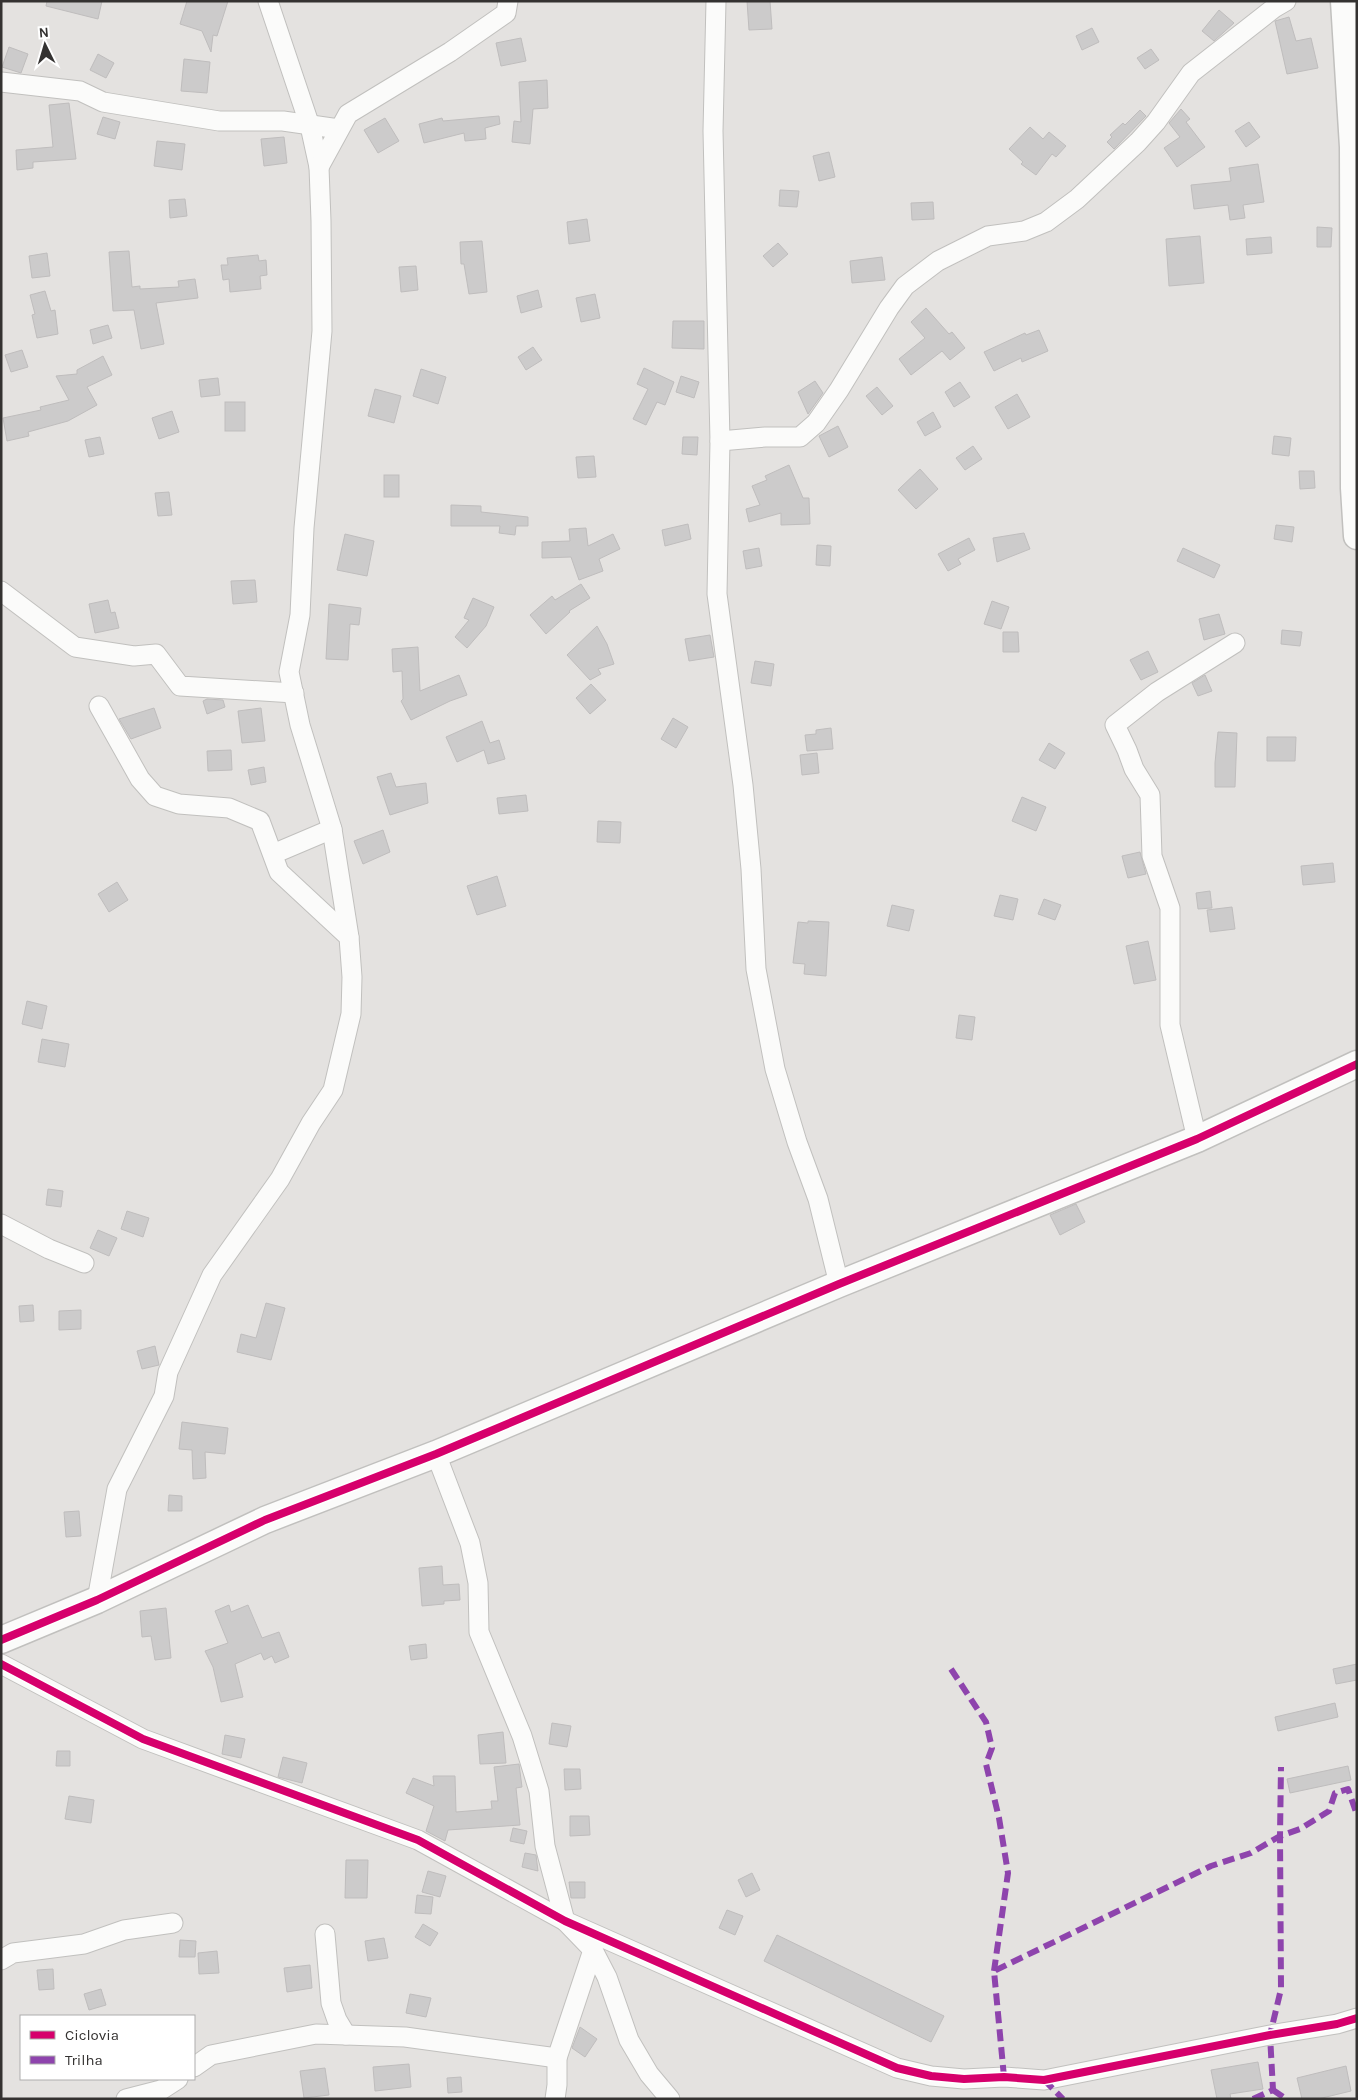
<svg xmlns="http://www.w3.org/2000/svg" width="1358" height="2100" font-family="Karla,sans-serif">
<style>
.building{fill:#cccbcb;stroke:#bfbdbd}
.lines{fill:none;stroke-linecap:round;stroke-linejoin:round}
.street-casing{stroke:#c1c0be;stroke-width:21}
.secondary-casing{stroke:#c1c0be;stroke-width:29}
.street{stroke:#fbfbfa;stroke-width:19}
.secondary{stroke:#fbfbfa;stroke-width:26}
.quiet{stroke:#8e44ad;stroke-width:6;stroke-dasharray:12 6;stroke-linecap:butt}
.cycleway-casing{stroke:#fff;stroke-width:11}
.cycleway{stroke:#d6006c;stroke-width:8}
</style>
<rect width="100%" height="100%" fill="#e4e2e0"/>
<!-- building -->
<g class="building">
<path d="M47 1H102L98 19 46 6Z"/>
<path d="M187 1H228L217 36 213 35 211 52 202 31 180 24Z"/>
<path d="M747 1H770L772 29 749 30Z"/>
<path d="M1219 10 1234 23 1214 41 1202 31Z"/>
<path d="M1289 17 1296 41 1311 38 1318 68 1287 74 1275 21Z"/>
<path d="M1092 28 1099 42 1082 50 1076 36Z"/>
<path d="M521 38 526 61 501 66 496 43Z"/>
<path d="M9 47 28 54 21 73 2 67Z"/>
<path d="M1151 49 1159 60 1145 69 1137 58Z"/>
<path d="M98 54 114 63 106 78 90 70Z"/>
<path d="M184 59 210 62 207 93 181 91Z"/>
<path d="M547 80 548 108 533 109 530 144 512 142 514 121 521 122 519 82Z"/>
<path d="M69 103 76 159 33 162V168L17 170 16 150 53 147 49 105Z"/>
<path d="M1181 109 1190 119 1186 122 1205 147 1177 167 1164 148 1180 137 1169 123Z"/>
<path d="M1140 110 1146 116 1114 149 1107 142 1112 137 1110 135 1123 123 1125 125Z"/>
<path d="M499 116 500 124 485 128 486 139 465 141 464 133 424 143 419 124 442 118 443 121Z"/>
<path d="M103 117 120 122 115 139 97 134Z"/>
<path d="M385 118 399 141 378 153 364 130Z"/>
<path d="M1249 122 1260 137 1246 147 1235 131Z"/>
<path d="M1030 127 1043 139 1049 132 1066 146 1056 157 1052 154 1036 175 1021 164 1023 162 1009 149Z"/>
<path d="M284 137 287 163 264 166 261 139Z"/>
<path d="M157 141 185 144 182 170 154 166Z"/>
<path d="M829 152 835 177 819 181 813 156Z"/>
<path d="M1258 164 1264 202 1243 205 1245 218 1230 220 1228 205 1194 209 1191 185 1231 181 1229 168Z"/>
<path d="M780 190 799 191 797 207 779 206Z"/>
<path d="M185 199 187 216 170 218 169 200Z"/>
<path d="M933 202 934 219 912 220 911 203Z"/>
<path d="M587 219 590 241 569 244 567 222Z"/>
<path d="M1317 227 1332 228 1331 247H1317Z"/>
<path d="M1200 236 1204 283 1169 286 1166 239Z"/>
<path d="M1271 237 1272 253 1247 255 1246 239Z"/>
<path d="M482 241 487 292 469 294 464 264H461L460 242Z"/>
<path d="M778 243 788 254 773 267 763 256Z"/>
<path d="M129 251 132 287 140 286V289L179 287 178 281 195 279 198 298 156 303 164 344 141 349 134 310 113 311 109 252Z"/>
<path d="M47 253 50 276 32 278 29 256Z"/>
<path d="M258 255 259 261 266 260 267 275 260 276 261 289 230 292 229 279 223 280 221 265H228L227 258Z"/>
<path d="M882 257 885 280 852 283 850 261Z"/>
<path d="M416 266 418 290 401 292 399 267Z"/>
<path d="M538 290 542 307 521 313 517 296Z"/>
<path d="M45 291 51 311 55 310 58 334 37 338 32 315 35 314 30 295Z"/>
<path d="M595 294 600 318 581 322 576 298Z"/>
<path d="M926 308 949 334 952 332 965 348 950 360 942 351 911 375 899 359 925 338 911 322Z"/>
<path d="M673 321H704V349L672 348Z"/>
<path d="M108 325 112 338 93 344 90 330Z"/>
<path d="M1039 330 1048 351 1022 362 1021 358 994 371 984 352 1025 333 1026 335Z"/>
<path d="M533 347 542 360 526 370 518 357Z"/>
<path d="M22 350 28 367 11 372 5 355Z"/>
<path d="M103 356 112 375 87 387 97 405 68 421 28 432 29 436 7 441 3 418 41 410 40 407 69 400 56 376 77 374V370Z"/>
<path d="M644 368 674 382 665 405 657 402 646 425 633 419 648 389 637 384Z"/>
<path d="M421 369 446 377 438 404 413 396Z"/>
<path d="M681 376 699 382 694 398 676 392Z"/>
<path d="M218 378 220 395 201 397 199 380Z"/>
<path d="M815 381 823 393 808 414 798 392Z"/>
<path d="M960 382 970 397 954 407 945 392Z"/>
<path d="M877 387 893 406 882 415 866 396Z"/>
<path d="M375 389 401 396 394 423 368 416Z"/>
<path d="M1017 394 1030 417 1008 429 995 407Z"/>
<rect x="225" y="402" width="20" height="29"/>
<path d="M172 411 179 432 159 439 152 418Z"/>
<path d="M933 412 941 427 925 436 917 422Z"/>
<path d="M838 426 848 447 829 457 819 436Z"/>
<path d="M1274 436 1291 438 1289 456 1272 454Z"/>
<path d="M100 437 104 454 89 457 85 440Z"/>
<path d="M683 437H698L697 455 682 454Z"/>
<path d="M973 446 982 459 965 470 956 458Z"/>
<path d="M594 456 596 477 578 478 576 457Z"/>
<path d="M789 465 803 498H809L810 524 781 525V513L749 522 746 509 760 505 752 486 767 480 765 476Z"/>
<path d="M920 469 938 489 916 509 898 490Z"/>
<path d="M1299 471H1314L1315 488 1300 489Z"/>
<rect x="384" y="475" width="15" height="22"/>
<path d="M169 492 172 515 158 516 155 493Z"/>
<path d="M451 505 481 506V512L528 517V526H516L515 535 499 533 500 526H451Z"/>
<path d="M688 524 691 539 665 546 662 530Z"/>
<path d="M1276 525 1294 527 1292 542 1274 539Z"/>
<path d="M586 528 588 546 613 534 620 549 599 559 603 571 579 580 571 557 542 558V542L570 541 569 529Z"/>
<path d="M1024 533 1030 549 997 562 993 538Z"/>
<path d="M345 534 374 541 367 576 337 570Z"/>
<path d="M969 538 975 550 958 559 961 564 948 571 938 554Z"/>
<path d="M817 545 831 546 830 566 816 565Z"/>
<path d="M759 548 762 566 746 569 743 551Z"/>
<path d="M1183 548 1220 565 1214 578 1177 561Z"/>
<path d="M255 580 257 602 233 604 231 581Z"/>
<path d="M581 584 590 598 569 611 570 612 546 634 530 615 552 596 555 600Z"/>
<path d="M473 598 494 607 486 626 467 648 455 637 469 620 464 618Z"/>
<path d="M108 600 111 613 115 612 119 628 95 633 89 604Z"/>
<path d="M992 601 1009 607 1001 629 984 624Z"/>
<path d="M329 604 361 608 359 625 350 624 348 660 326 659Z"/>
<path d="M1219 614 1225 634 1204 640 1199 619Z"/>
<path d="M597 626 607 644 614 664 598 669 601 674 590 680 567 655Z"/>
<path d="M1282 630 1302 632 1300 646 1281 644Z"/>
<path d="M1003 632H1018L1019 652H1003Z"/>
<path d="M710 635 714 657 689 661 685 639Z"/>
<path d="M418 647 420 691 459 675 467 695 450 701 411 720 401 701 403 699 402 671 393 672 392 649Z"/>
<path d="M1148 651 1158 672 1141 680 1130 660Z"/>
<path d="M755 661 774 664 771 686 751 683Z"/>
<path d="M1205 675 1212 691 1198 696 1192 683Z"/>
<path d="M591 684 606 700 590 714 576 698Z"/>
<path d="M207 699 223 700 225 707 207 714 203 701Z"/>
<path d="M154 708 161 728 131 739 119 719Z"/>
<path d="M261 708 265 741 242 743 238 711Z"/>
<path d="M673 718 688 727 676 748 661 739Z"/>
<path d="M482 721 490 743 499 740 505 759 488 764 484 750 457 762 446 737Z"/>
<path d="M831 728 833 749 807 751 805 735 816 734V730Z"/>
<path d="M1218 732 1237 733 1235 787H1215V763Z"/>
<path d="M1267 737H1296L1295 761H1267Z"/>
<path d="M1049 743 1065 753 1055 769 1039 760Z"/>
<path d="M231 750 232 770 208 771 207 751Z"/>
<path d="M817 753 819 773 802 775 800 755Z"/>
<path d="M264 767 266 782 251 785 248 770Z"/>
<path d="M391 773 396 787 426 783 428 803 390 815 377 777Z"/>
<path d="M526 795 528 811 499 814 497 798Z"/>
<path d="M1022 797 1046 807 1036 831 1012 821Z"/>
<path d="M598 821 621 822 620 843 597 842Z"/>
<path d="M383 830 390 852 363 864 354 841Z"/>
<path d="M1140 852 1146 874 1128 878 1122 856Z"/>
<path d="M1333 863 1335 882 1303 885 1301 866Z"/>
<path d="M497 876 506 906 477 915 467 886Z"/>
<path d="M117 882 128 900 109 912 98 894Z"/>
<path d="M1210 891 1212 908 1198 909 1196 893Z"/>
<path d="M1000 895 1018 899 1013 920 994 916Z"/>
<path d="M1044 899 1061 905 1055 920 1038 914Z"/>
<path d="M892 905 914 910 909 931 887 926Z"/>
<path d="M1232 907 1235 929 1210 932 1207 910Z"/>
<path d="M808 921 829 922 826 976 804 974 805 964 793 963 798 922 808 923Z"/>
<path d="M1148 941 1156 980 1134 984 1126 946Z"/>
<path d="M27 1001 47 1006 42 1029 22 1024Z"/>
<path d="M959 1015 975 1017 972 1040 956 1038Z"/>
<path d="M42 1039 69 1044 65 1067 38 1062Z"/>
<path d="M48 1189 63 1191 61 1207 46 1205Z"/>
<path d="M1076 1204 1085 1222 1060 1235 1050 1215Z"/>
<path d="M127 1211 149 1218 143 1237 121 1229Z"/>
<path d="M98 1230 117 1238 109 1256 90 1248Z"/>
<path d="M266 1303 285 1308 271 1360 237 1352 241 1334 256 1338Z"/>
<path d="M33 1305 34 1321 20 1322 19 1306Z"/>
<path d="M81 1310V1329L59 1330V1311Z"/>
<path d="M155 1346 159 1365 142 1369 137 1351Z"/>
<path d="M182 1422 228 1428 225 1454 205 1452 206 1478 193 1479 192 1450 179 1449Z"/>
<path d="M169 1495 182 1496V1511H168Z"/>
<path d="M79 1511 81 1536 66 1537 64 1512Z"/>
<path d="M442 1566 443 1585 459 1584 460 1600 444 1601V1604L422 1606 419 1568Z"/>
<path d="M229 1605 231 1612 248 1605 262 1638 279 1632 289 1657 275 1663 272 1656 264 1660 261 1653 235 1664 243 1697 221 1702 213 1667 205 1651 228 1643 215 1611Z"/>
<path d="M166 1608 171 1658 155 1660 151 1636 142 1637 140 1611Z"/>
<path d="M426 1644 427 1658 411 1660 409 1646Z"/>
<path d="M1357 1664V1680L1336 1684 1333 1669Z"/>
<path d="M1335 1703 1338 1717 1278 1731 1275 1717Z"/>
<path d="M552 1723 571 1726 567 1747 549 1744Z"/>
<path d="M503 1732 506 1763 480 1764 478 1735Z"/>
<path d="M225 1735 245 1739 241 1758 222 1754Z"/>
<path d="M57 1751H70V1766H56Z"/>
<path d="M283 1757 307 1763 302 1783 278 1777Z"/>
<path d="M519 1764 522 1787 516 1788 520 1825 448 1830 445 1841 426 1831 434 1806 406 1793 413 1778 434 1786 433 1776H455L456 1812 492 1809 491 1801H498L494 1767Z"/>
<path d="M1348 1766 1351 1780 1290 1793 1287 1779Z"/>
<path d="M564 1769H580L581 1789 565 1790Z"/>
<path d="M69 1796 94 1800 91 1823 65 1819Z"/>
<path d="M570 1816H589L590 1835 570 1836Z"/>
<path d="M513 1828 527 1831 524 1844 510 1841Z"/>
<path d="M525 1853 536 1855 538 1871 522 1867Z"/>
<path d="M346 1860H368L367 1898H345Z"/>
<path d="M428 1871 446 1876 440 1897 422 1892Z"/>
<path d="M752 1873 760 1890 746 1897 738 1880Z"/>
<path d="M569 1882H585V1898H571Z"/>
<path d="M417 1895 433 1897 431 1914 415 1913Z"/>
<path d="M727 1910 743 1916 735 1935 719 1928Z"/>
<path d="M423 1924 438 1933 430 1946 415 1937Z"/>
<path d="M777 1935 944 2016 931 2042 764 1961Z"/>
<path d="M384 1938 388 1958 368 1961 365 1941Z"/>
<path d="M180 1940 196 1941 195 1957H179Z"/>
<path d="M217 1951 219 1973 199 1974 198 1953Z"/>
<path d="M310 1965 312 1988 287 1992 284 1968Z"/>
<path d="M53 1969 54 1989 39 1990 37 1970Z"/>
<path d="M101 1989 106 2005 89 2010 84 1994Z"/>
<path d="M410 1994 431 1998 426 2017 406 2013Z"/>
<path d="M580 2027 597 2039 585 2057 572 2048Z"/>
<path d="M1258 2062 1263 2089 1230 2094 1231 2099H1217L1211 2070Z"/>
<path d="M409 2064 411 2087 375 2091 373 2067Z"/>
<path d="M1346 2066 1351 2091 1318 2099H1302L1297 2078Z"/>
<path d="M325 2068 329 2095 304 2098 300 2071Z"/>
<path d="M461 2077 462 2092 448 2093 447 2078Z"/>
</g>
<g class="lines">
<!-- street casing -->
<g class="street-casing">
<g id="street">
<path d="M268 1 310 126 319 167 321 221 322 331 304 528 300 615 289 672 300 725 332 829 349 937"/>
<path d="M716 1 713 131 720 441 717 594 743 785 751 869 756 969 775 1069 797 1142 818 1199 839 1284"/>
<path d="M1 82 80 91 103 102 219 121H283L339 129"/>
<path d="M319 167 348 114 450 52 506 13 508 1"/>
<path d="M720 441 765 437H800L816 423 839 390 889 308 905 286 938 261 988 236 1024 231 1046 222 1077 199 1138 142 1156 122 1191 73 1274 8 1286 1"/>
<path d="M1 591 75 647 134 656 156 654 180 686 294 693"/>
<path d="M273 854 332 829"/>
<path d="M1197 1139 1170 1025V908L1152 856 1150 795 1134 769 1127 750 1115 725 1157 692 1235 643"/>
<path d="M1 1224 49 1249 84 1263"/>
<path d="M436 1454 470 1543 478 1583 479 1632 522 1736 539 1791 545 1846 565 1921 593 1950 607 1977 629 2040 649 2074 670 2099"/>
<path d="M97 1600 117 1489 164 1396 168 1372 212 1275 280 1179 311 1123 333 1090 351 1014 352 977 349 937 279 872 260 821 229 808 179 804 155 796 140 779 99 706"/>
<path d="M1 1664 143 1739 418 1840 565 1921 897 2068 931 2076 964 2079 1004 2077 1044 2080 1270 2035 1337 2024 1357 2018"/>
<path d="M325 1934 331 2003 337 2020 346 2035"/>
<path d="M1 1960 13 1953 84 1944 124 1930 173 1923"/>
<path d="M194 2067 211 2055 316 2034 405 2037 557 2058"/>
<path d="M126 2099 161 2090 178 2079"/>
<path d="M555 2099 557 2085V2058L593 1950"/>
</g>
</g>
<!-- secondary casing -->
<g class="secondary-casing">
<g id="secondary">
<path d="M1344 1 1353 147 1354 488 1357 536"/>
<path d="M1 1640 97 1600 265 1520 436 1454 839 1284 1197 1139 1357 1064"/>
</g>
</g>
<!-- street -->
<use href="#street" class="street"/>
<!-- secondary -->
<use href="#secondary" class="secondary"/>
<!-- quiet -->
<g class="quiet">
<path d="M951 1669 986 1722 992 1748 986 1764 999 1818 1008 1873 994 1971"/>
<path d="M1004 2077 994 1971 1211 1866 1251 1853 1280 1836 1300 1829 1329 1811 1335 1793 1348 1789 1357 1815"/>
<path d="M1044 2080 1063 2099"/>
<path d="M1273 2090 1286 2099"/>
<path d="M1253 2099 1273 2090 1270 2035 1281 1989 1280 1836 1281 1767"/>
</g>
<!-- cycleway casing -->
<g class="cycleway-casing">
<g id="cycleway">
<path d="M1 1640 97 1600 265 1520 436 1454 839 1284 1197 1139 1357 1064"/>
<path d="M1 1664 143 1739 418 1840 565 1921 897 2068 931 2076 964 2079 1004 2077 1044 2080 1270 2035 1337 2024 1357 2018"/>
</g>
</g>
<!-- cycleway -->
<use href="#cycleway" class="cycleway"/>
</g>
<!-- border -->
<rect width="1358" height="2100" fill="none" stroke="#343231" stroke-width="5"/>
<!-- legend -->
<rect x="20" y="2015" width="175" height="65" fill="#ffffff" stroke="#aeadad"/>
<rect x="30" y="2031" width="25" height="8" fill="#d6006c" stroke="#aeadad"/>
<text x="65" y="2040" font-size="15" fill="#343231">Ciclovia</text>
<rect x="30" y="2056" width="25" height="8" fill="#8e44ad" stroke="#aeadad"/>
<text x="65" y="2065" font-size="15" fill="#343231">Trilha</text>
<!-- north arrow -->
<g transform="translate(45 45) rotate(355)" stroke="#ffffff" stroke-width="4" paint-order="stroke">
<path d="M0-4L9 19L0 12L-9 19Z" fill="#343231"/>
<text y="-8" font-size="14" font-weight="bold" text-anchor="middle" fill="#343231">N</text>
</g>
</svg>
......
* _ABOUT THIS EXERCISE_: Whenever the string "lines" shows up in a line above, copy that line.

* _SOLUTION BELOW_:
.lines{fill:none;stroke-linecap:round;stroke-linejoin:round}
<g class="lines">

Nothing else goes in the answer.